Cefn Mawr was formerly heavily industrialised, with large deposits of iron and coal and sandstone, and heavy industry dominated the area in the 18th and 19th centuries. Iron was worked at several blast furnaces and forges throughout the area and coal was mined at pits in Cefn, Plas Kynaston and Dolydd. Stone was cut at quarries above Cefn Mawr. Much of the mineral wealth of the area was exported by canal over the Pontcysyllte Aqueduct on the Shropshire Union Canal, until the railway reached Ruabon in 1855.

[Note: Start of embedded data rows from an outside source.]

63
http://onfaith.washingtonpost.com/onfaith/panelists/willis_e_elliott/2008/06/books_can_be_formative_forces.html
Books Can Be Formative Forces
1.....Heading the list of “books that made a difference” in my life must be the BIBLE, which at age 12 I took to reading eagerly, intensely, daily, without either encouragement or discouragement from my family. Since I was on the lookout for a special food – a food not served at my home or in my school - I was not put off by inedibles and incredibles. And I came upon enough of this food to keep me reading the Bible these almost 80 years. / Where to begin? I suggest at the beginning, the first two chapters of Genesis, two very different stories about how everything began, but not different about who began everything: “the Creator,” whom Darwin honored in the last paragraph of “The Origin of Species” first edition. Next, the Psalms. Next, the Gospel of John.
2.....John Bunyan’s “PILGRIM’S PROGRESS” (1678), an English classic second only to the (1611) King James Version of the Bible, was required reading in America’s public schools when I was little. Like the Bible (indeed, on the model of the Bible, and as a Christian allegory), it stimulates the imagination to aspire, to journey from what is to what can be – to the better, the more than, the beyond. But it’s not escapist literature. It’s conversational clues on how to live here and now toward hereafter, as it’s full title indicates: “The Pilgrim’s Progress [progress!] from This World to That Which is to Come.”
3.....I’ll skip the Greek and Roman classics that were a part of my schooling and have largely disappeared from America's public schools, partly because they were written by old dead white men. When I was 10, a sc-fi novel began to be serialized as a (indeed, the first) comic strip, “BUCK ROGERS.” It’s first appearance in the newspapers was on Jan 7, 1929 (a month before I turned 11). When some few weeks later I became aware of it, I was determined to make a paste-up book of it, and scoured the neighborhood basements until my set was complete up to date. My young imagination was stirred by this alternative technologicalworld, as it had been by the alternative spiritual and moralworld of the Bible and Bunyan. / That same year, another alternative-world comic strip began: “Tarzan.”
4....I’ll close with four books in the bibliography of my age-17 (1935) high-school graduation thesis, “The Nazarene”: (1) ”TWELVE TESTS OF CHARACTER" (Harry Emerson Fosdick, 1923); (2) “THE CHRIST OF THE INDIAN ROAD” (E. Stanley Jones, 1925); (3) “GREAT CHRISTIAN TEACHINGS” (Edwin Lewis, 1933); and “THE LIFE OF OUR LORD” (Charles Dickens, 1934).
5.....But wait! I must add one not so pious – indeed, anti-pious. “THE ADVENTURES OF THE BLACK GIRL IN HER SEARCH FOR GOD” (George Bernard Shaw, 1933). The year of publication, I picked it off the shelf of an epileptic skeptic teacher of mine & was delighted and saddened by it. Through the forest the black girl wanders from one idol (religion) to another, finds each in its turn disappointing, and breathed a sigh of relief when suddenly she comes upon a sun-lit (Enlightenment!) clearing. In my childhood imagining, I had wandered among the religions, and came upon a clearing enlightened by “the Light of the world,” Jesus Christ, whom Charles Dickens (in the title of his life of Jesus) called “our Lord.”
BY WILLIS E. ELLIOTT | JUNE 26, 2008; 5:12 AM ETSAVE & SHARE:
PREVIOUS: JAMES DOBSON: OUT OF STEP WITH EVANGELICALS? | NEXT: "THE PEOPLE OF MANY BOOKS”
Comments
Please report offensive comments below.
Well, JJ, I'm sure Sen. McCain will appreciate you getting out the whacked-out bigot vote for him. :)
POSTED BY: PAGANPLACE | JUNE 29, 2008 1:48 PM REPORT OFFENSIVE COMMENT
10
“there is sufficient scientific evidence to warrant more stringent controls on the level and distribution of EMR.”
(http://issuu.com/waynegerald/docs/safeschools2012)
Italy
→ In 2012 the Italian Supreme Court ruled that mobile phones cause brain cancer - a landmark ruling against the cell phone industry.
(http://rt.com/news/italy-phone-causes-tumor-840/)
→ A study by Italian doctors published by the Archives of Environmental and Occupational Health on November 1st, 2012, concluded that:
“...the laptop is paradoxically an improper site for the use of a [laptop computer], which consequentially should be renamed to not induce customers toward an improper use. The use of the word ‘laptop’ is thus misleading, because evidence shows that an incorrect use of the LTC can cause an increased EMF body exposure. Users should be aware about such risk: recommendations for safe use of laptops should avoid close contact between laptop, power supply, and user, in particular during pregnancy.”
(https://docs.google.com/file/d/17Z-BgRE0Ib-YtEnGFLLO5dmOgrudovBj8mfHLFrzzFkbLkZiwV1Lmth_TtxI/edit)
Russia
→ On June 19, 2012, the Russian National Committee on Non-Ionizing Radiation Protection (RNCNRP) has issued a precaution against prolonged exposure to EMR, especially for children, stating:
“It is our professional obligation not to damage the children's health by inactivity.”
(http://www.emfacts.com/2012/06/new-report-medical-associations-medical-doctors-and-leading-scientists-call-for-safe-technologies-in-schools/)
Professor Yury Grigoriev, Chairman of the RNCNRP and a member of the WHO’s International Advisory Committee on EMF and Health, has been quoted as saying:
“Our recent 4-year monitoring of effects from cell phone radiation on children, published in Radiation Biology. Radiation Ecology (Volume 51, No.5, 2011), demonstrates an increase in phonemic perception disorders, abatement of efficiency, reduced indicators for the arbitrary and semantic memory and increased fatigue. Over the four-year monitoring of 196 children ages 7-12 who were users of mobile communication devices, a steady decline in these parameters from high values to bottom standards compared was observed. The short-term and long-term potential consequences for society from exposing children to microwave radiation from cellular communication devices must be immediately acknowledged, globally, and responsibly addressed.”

In 1867 Robert Ferdinand Graesser, an industrial chemist from Obermosel in Saxony, Germany, established a chemical works at Plas Kynaston to extract paraffin oil and paraffin wax from the local shale. The company later expanded into the production of coal tar, and carbolic acid (phenol). The site soon became the world's leading producer of phenol. In 1919 the US chemical company Monsanto entered into a partnership with Graesser's chemical works to produce vanillin, salicylic acid, aspirin, and later rubber processing chemicals. The site was later operated by Flexsys, a subsidiary of Solutia, but production ceased in 2010.
With the closure of the nearby Air Products and Chemicals site (formerly Hughes and Lancaster, and before that the New British Iron Company) at Acrefair, manufacturing in the village has almost disappeared. A large Tesco store was opened in March 2012 on the former site of the village football team, Cefn Druids. After buying this land, Tesco agreed to contribute to the construction of the new football ground located half a mile (1 km) away near the neighbouring village of Rhosymedre.

==Notable residents==
- Miles Thomas, (1897–1980), former chairman of the British Overseas Airway Corporation.
- Peter Halliday (1924–2012), actor most prominently featured in Doctor Who.
- Gareth Valentine, born 1956, composer, arranger, conductor and musical director known for his works on musical productions in London's West End.
- Neco Williams, born 2001, professional footballer for Nottingham Forest and the Wales national football team.

==Leisure and education==
Tŷ Mawr Country Park is located in the area, and features the Cefn Viaduct, built by Thomas Brassey in 1848 to carry the Shrewsbury and Chester Railway across the valley of the River Dee. The village has two primary schools: an English, Cefn Mawr County Primary School, and a Welsh, Ysgol Min Y Ddol. There is also a public library.

The community has 3 Football Teams Cefn Druids, Cefn Albion and Cefn Mawr Rangers F.C.